# [Instructions for the task]
Print the lines below from the one containing "Dezember 2017" through the one containing "Oktober 2016", including both, reproducing each line unchanged.

Saved entries:
■ ■ ■

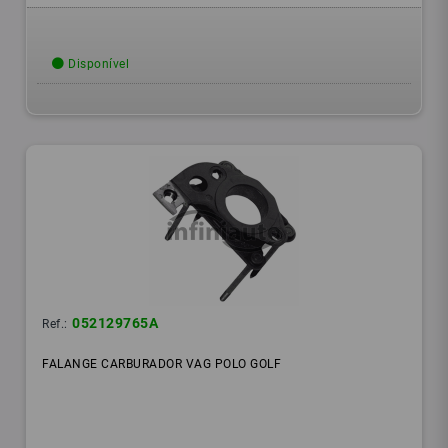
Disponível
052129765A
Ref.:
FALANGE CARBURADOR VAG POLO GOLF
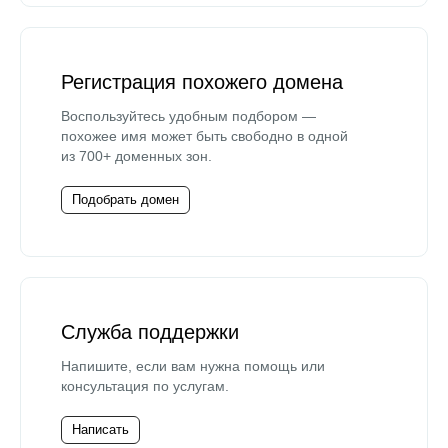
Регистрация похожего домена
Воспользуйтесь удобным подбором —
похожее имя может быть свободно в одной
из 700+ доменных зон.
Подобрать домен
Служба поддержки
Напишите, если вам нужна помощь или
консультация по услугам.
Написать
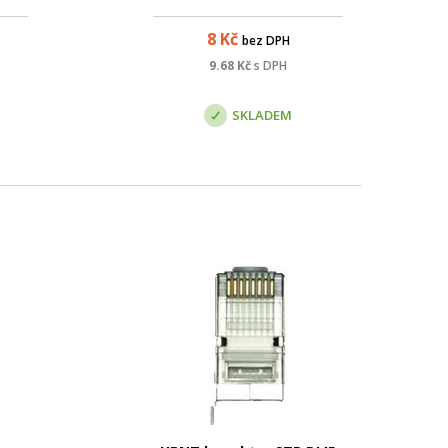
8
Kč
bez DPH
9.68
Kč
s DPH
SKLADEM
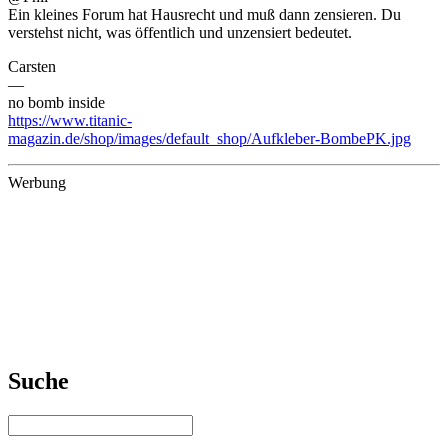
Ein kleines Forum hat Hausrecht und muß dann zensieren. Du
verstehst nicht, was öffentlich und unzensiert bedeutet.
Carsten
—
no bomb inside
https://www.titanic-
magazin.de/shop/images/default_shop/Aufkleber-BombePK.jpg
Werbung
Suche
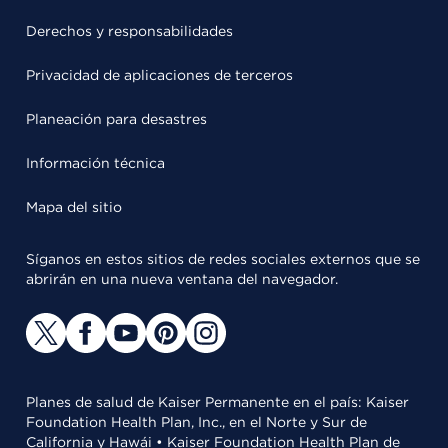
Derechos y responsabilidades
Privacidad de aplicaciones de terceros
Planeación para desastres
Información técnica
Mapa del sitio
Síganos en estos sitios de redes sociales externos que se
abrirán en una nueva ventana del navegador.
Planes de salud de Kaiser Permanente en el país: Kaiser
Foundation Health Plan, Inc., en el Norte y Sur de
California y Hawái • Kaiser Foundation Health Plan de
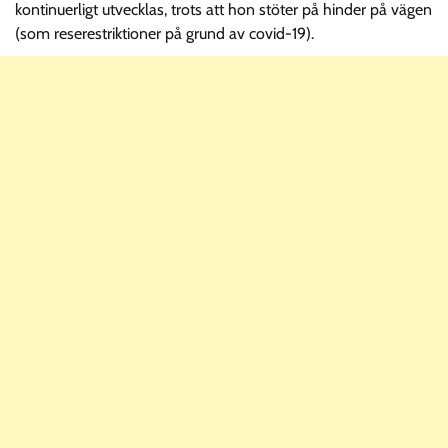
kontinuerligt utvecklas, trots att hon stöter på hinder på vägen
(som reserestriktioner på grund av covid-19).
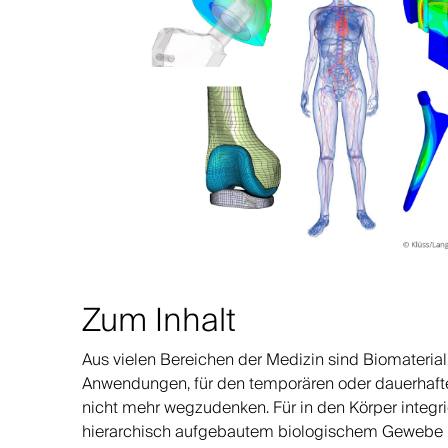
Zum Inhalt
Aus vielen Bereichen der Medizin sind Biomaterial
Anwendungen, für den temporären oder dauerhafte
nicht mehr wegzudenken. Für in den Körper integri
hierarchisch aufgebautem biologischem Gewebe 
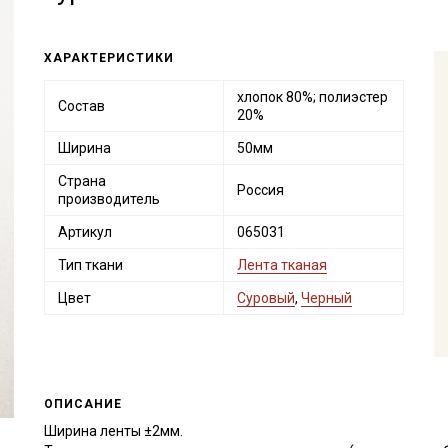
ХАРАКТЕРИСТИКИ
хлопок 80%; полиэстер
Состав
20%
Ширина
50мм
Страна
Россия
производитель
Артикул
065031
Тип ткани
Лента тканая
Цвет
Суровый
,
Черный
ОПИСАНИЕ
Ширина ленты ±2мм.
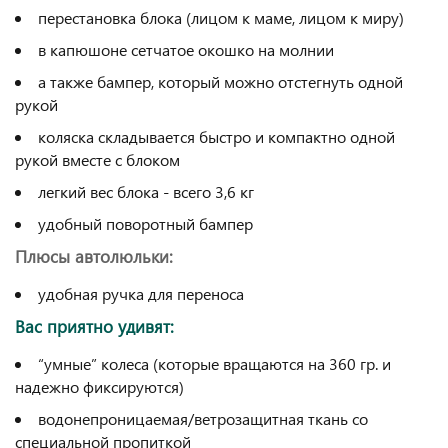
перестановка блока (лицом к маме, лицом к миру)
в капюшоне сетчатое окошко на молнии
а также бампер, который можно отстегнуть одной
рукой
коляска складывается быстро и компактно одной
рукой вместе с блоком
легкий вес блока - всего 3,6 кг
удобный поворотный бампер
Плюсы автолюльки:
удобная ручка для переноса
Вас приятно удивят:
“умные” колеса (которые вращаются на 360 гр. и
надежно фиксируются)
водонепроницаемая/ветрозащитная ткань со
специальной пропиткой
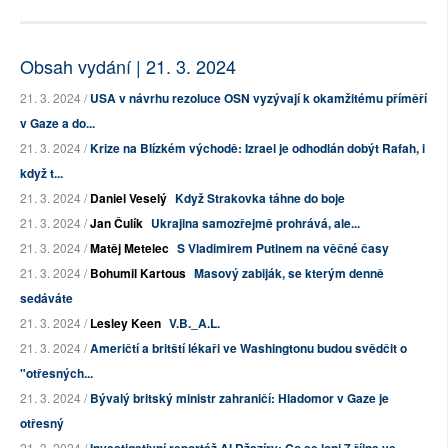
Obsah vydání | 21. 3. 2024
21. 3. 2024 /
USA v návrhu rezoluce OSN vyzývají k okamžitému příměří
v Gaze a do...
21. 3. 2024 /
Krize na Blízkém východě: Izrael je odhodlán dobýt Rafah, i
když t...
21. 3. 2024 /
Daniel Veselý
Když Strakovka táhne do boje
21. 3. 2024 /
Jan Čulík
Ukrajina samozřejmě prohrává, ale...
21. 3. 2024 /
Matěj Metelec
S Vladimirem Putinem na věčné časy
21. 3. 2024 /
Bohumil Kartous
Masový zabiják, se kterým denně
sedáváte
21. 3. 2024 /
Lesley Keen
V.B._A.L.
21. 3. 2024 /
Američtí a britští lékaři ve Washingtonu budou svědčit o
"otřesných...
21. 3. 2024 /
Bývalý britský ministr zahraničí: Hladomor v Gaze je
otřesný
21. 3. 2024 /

■ ■ ■

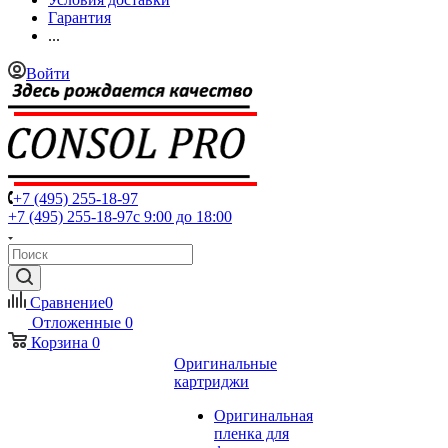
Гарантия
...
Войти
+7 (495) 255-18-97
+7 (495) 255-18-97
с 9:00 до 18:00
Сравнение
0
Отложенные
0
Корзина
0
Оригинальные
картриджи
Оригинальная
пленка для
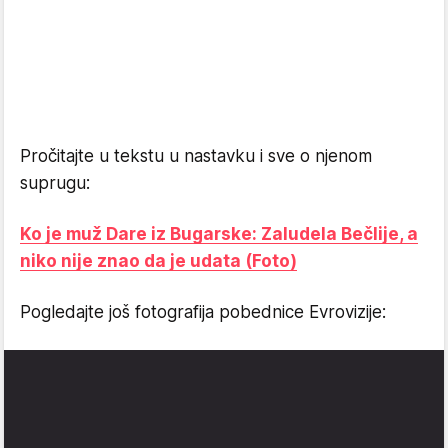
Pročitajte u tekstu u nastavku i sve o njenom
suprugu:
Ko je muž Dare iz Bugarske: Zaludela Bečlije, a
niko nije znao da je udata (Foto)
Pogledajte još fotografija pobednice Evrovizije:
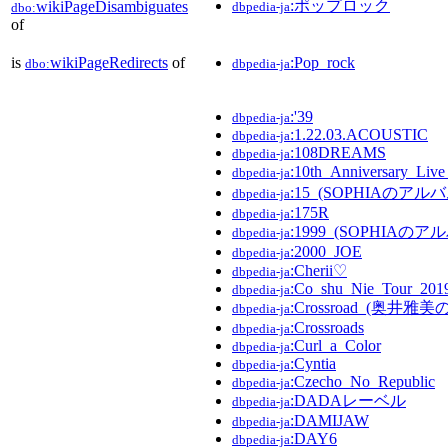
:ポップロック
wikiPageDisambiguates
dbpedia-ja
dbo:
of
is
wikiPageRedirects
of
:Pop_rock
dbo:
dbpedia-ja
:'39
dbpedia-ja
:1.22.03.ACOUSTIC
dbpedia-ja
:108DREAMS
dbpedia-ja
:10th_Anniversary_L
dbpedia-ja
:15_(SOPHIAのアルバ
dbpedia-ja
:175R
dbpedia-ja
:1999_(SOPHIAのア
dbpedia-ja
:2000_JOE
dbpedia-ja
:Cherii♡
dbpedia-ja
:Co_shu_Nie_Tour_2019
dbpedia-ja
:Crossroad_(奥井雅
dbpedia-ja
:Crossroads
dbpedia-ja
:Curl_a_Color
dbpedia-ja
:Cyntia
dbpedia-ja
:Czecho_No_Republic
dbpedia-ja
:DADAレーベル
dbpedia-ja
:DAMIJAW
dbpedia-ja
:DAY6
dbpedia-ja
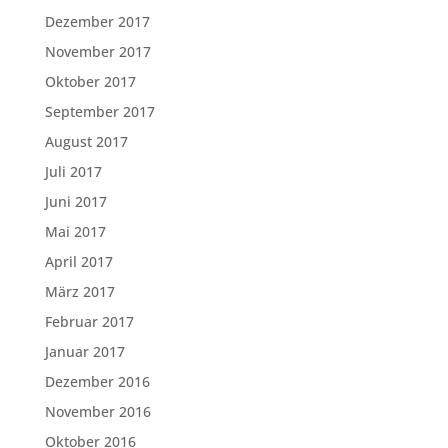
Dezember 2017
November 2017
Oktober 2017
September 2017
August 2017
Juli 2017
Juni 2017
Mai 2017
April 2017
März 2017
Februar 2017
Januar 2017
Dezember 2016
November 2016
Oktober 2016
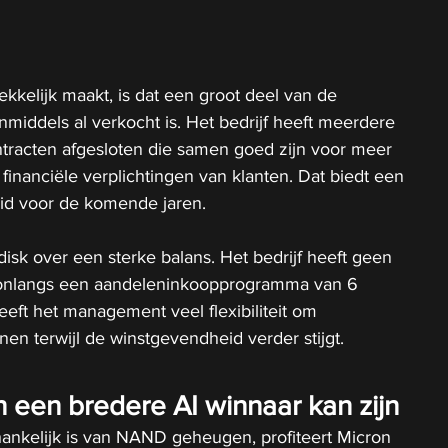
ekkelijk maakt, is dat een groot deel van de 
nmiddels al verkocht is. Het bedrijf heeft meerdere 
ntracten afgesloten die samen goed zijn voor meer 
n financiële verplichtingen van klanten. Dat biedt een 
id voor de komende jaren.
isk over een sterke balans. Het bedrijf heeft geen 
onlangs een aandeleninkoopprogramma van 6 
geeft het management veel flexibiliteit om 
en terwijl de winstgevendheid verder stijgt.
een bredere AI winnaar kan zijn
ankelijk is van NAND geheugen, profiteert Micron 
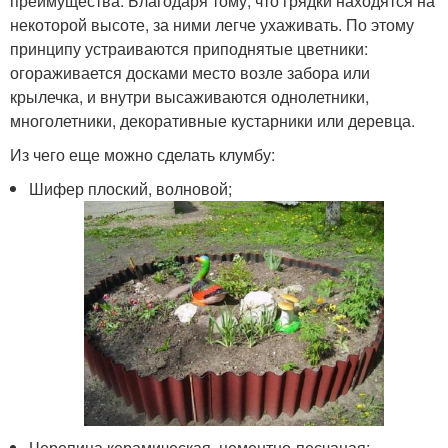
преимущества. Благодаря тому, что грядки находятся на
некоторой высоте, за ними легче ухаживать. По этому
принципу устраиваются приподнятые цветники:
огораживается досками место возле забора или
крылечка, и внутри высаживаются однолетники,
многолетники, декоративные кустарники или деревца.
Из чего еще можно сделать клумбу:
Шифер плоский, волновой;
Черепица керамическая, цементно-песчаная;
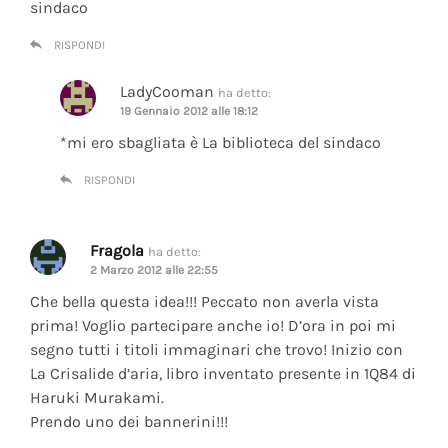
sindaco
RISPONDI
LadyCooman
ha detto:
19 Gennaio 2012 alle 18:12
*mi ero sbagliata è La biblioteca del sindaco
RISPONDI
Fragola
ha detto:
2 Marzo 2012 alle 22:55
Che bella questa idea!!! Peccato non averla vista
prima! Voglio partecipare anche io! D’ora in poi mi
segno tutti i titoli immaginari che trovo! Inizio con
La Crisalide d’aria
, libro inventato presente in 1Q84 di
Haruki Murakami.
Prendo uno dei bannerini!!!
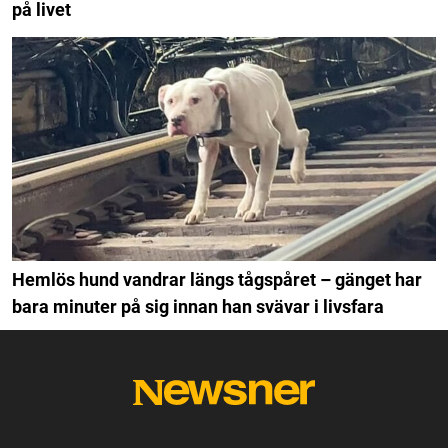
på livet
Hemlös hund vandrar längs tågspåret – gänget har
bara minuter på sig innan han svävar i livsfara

■ ■ ■

# [Reply]
Dezember 2017
November 2017
Oktober 2017
September 2017
August 2017
Juli 2017
Juni 2017
Mai 2017
April 2017
März 2017
Februar 2017
Januar 2017
Dezember 2016
November 2016
Oktober 2016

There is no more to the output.